Five years ago, the company launched a new website that offered customers the ability to send emails to themselves 5, 10, or 15 years into the future. Thousands signed up for the service and immediately began composing emails telling of their current life and future goals. "It's sort of a cyber time capsule" Wellingsly said. Recently, those first emails began being sent out to howamidoing.com subscribers who were among the first to sign up with the website in 2000. Many people were extremely distraught when they opened the emails they sent to themselves because they had fallen short of the goals they had set for themselves. Others suffered because the life they described reminded them of how boring and uneventful their current life had become.
"These reminders were too much for many of the customers and they simply killed themselves rather than face the next email that is scheduled to arrive at their inbox 5 years from now" said psychologist Lifton Hooplogger.
Rather than viewing these events as a tragedy, staff members looked for a way to use these developments in a positive way. "We had to look for ways to replace lost revenues from our deceased customers and develop a way to ensure continued income from our clients who are still alive" explained Stephanie Ruger, president of marketing and sales. "We think our new service is just what the doctor order".

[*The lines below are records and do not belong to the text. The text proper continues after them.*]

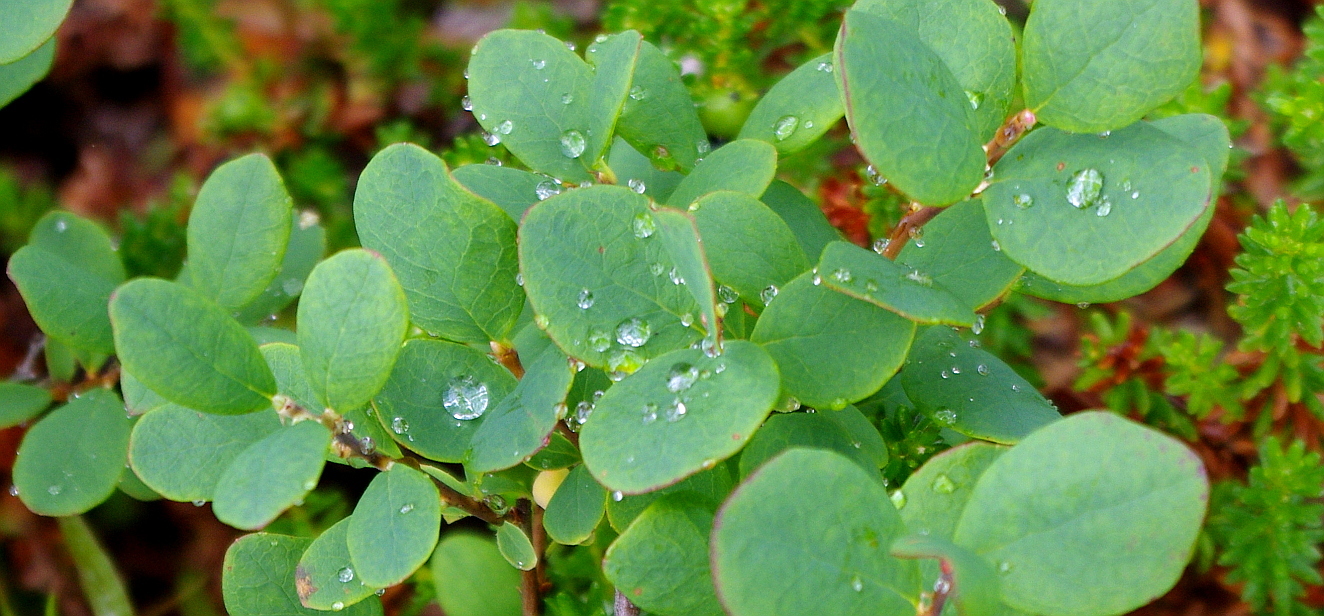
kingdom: Plantae
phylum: Tracheophyta
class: Magnoliopsida
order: Ericales
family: Ericaceae
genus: Vaccinium
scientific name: Vaccinium uliginosum
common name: Bog bilberry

The new service unveiled at the press conference allows customers to submit an annual "life" status report to be used in adjusting ‘goal' and ‘how life was' oriented emails. As explained by Wellingsly, a customer's annual input will help the howamidoing.com staff to modify stated goals in order to change to potential impact the email will have when the client reads it after 5 years.
"Ok, lets say you have a young college student who writes in his or her email that he or she plans on attending med school and becoming a successful doctor, but in their annual update, we learn they're flunking out of school and has to go another route. We can adjust the medical aspirations in the original email to say ‘I hope to become an alcoholic ambulance driver' This way, when they receive the email 5 years in the future, the person has a better chance of exceeding their goal, therefore, making them happy" Ruger explains. "Or maybe a young girl plans on becoming a famous actress, but ends up having 3 children before the age of 20. We can adjust her goals to something like ‘I want to be a wonderful mother with at least 2 children'. When she reads that, she'll be happy because she exceeded her goals by having 3 kids!"
Ruger further touched on the ‘how life was' aspect of the service when the press conference was opened up for questions. When asked to expand on the ‘how life was' side of the service, she said "we want to eliminate the sadness customers experience when they read about how their life was 5 years earlier and see how much better things were. What we'll do is try to paint a less rosy picture than maybe what they remember".
Howamidoing.com plans on charging an additional premium on these new services to help recover lost revenues from previous subscribers who have recently passed away. The company will use suicide statistics in their marketing campaign to help convince customers of the added value of the goals and "how life was" adjustment service.